Leave the pictures out and write out exactly the lines from the top of the entries through the line containing "pinky pip: (83, 157)".

◇ ◇ ◇ ◇ ◇ ◇ ◇

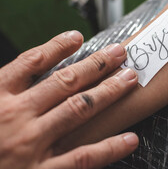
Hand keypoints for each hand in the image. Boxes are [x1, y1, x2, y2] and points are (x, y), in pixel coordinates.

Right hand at [0, 31, 138, 168]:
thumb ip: (4, 89)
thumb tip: (29, 71)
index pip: (30, 63)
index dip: (56, 47)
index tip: (77, 36)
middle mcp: (16, 116)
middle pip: (65, 82)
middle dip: (96, 64)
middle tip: (120, 52)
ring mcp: (31, 144)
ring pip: (78, 110)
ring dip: (108, 92)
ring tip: (129, 78)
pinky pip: (83, 157)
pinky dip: (110, 148)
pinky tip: (131, 139)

◇ ◇ ◇ ◇ ◇ ◇ ◇

### The completed task
Hand keypoints for each hand in the image. Boxes are [x1, y1, x2, y2] and points are (x, y), in pixel coordinates.

Right hand at [0, 31, 138, 168]:
thumb ip: (4, 89)
thumb tip: (29, 71)
index pip: (30, 63)
index dip: (56, 47)
index tip: (77, 36)
middle mcp: (16, 116)
middle pip: (65, 82)
middle dip: (96, 64)
middle tip: (120, 52)
ring mcp: (31, 144)
ring pip: (78, 110)
ring dip: (108, 92)
ring tip: (129, 78)
pinky pip: (83, 157)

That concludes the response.